Externally managed (out of scope here)¶
- PostgreSQL — sized by the customer / cloud provider. Recommend ≥ 4 vCPU / 16 GiB for steady; scale with growth.
- Kafka — provider-managed. Provision based on partition count + retention.
- S3 / GCS / MinIO — pay-as-you-go (cloud) or sized per data volume (MinIO).
Sizing logic¶
- API pods: limited by network and DB latency, not CPU. Scale horizontally on QPS, not vertically.
- Worker pods: heterogeneous. Most consumers are I/O-bound; the PMTiles and Citylens migration jobs are CPU-bound. Either run them on dedicated pods (separate Hangfire queue) or right-size the general Worker for the heaviest job.
- ClickHouse: bigger merges → bigger working set. RAM is the lever; CPU matters during merges and federated reads.

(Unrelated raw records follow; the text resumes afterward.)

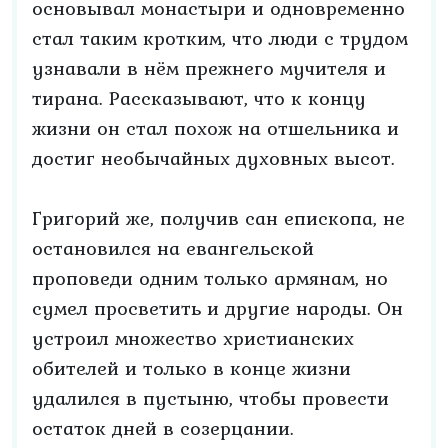
основывал монастыри и одновременно
стал таким кротким, что люди с трудом
узнавали в нём прежнего мучителя и
тирана. Рассказывают, что к концу
жизни он стал похож на отшельника и
достиг необычайных духовных высот.
Григорий же, получив сан епископа, не
остановился на евангельской
проповеди одним только армянам, но
сумел просветить и другие народы. Он
устроил множество христианских
обителей и только в конце жизни
удалился в пустыню, чтобы провести
остаток дней в созерцании.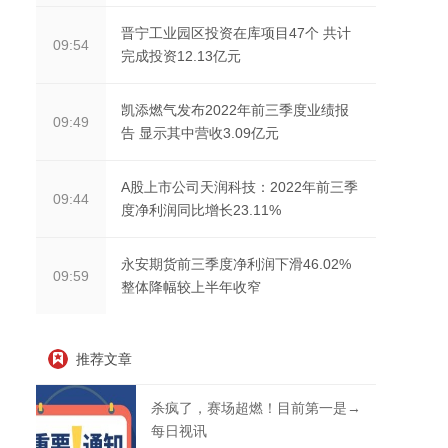
晋宁工业园区投资在库项目47个 共计
09:54
完成投资12.13亿元
凯添燃气发布2022年前三季度业绩报
09:49
告 显示其中营收3.09亿元
A股上市公司天润科技：2022年前三季
09:44
度净利润同比增长23.11%
永安期货前三季度净利润下滑46.02%
09:59
整体降幅较上半年收窄
推荐文章
杀疯了，赛场超燃！目前第一是→
每日视讯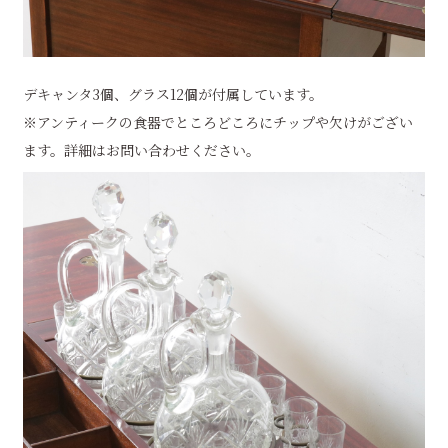
デキャンタ3個、グラス12個が付属しています。
※アンティークの食器でところどころにチップや欠けがござい
ます。詳細はお問い合わせください。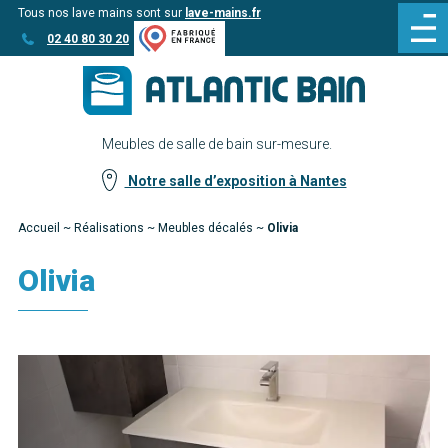
Tous nos lave mains sont sur
lave-mains.fr
Aller
Aller au
02 40 80 30 20
au
contenu
menu
Meubles de salle de bain sur-mesure.
Notre salle d’exposition à Nantes
Accueil
~
Réalisations
~
Meubles décalés
~
Olivia
Olivia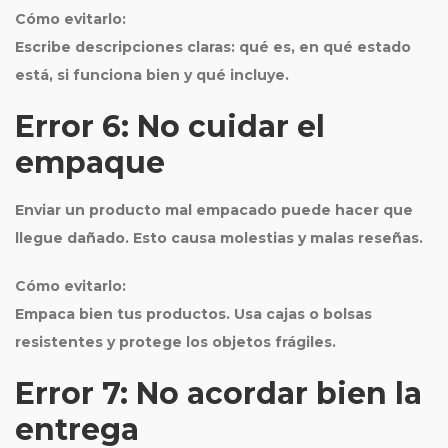
Cómo evitarlo:
Escribe descripciones claras: qué es, en qué estado
está, si funciona bien y qué incluye.
Error 6: No cuidar el
empaque
Enviar un producto mal empacado puede hacer que
llegue dañado. Esto causa molestias y malas reseñas.
Cómo evitarlo:
Empaca bien tus productos. Usa cajas o bolsas
resistentes y protege los objetos frágiles.
Error 7: No acordar bien la
entrega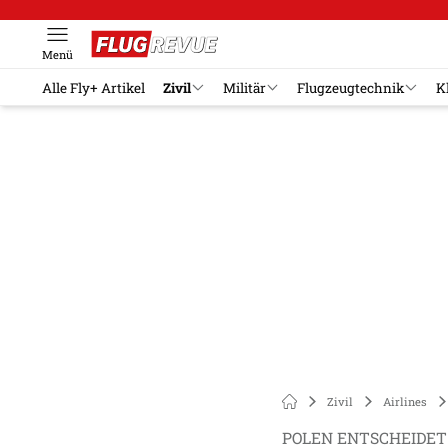
Menü
Alle Fly+ Artikel
Zivil
Militär
Flugzeugtechnik
K
Zivil
Airlines
POLEN ENTSCHEIDET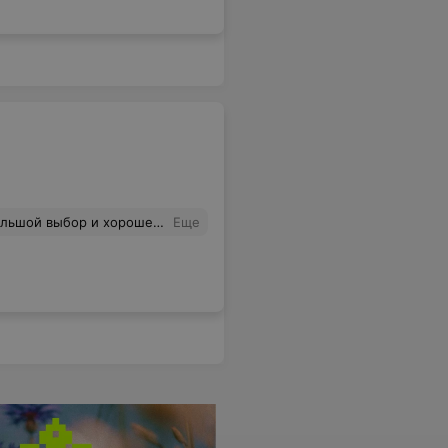
оседнем магазине такая информация есть и выбрать товар гораздо проще. Неужели так тяжело проставить стоимость товара за килограмм?
Еще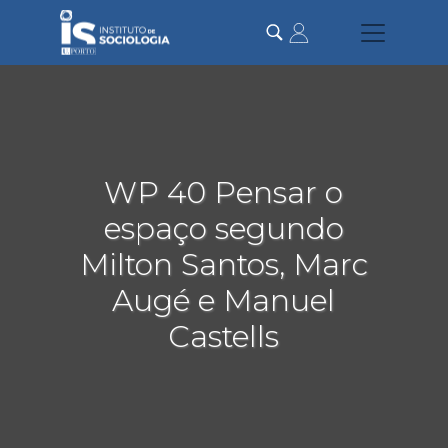
Passar
para
o
conteúdo
principal
WP 40 Pensar o
espaço segundo
Milton Santos, Marc
Augé e Manuel
Castells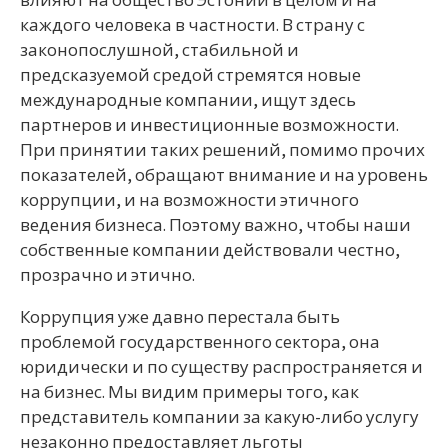
влияют на общество Эстонии в целом и на
каждого человека в частности. В страну с
законопослушной, стабильной и
предсказуемой средой стремятся новые
международные компании, ищут здесь
партнеров и инвестиционные возможности.
При принятии таких решений, помимо прочих
показателей, обращают внимание и на уровень
коррупции, и на возможности этичного
ведения бизнеса. Поэтому важно, чтобы наши
собственные компании действовали честно,
прозрачно и этично.
Коррупция уже давно перестала быть
проблемой государственного сектора, она
юридически и по существу распространяется и
на бизнес. Мы видим примеры того, как
представитель компании за какую-либо услугу
незаконно предоставляет льготы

- Mobile traffic: API request rate scales with the number of concurrent inspectors, not with frame count (frames go straight to S3). 2 API replicas are enough for several hundred concurrent inspectors.
Right-sizing¶
Run a load test against staging before adjusting prod quotas — see axion.sense.backend/docs/LoadTestPerfNotes.md for the baseline scenario and findings.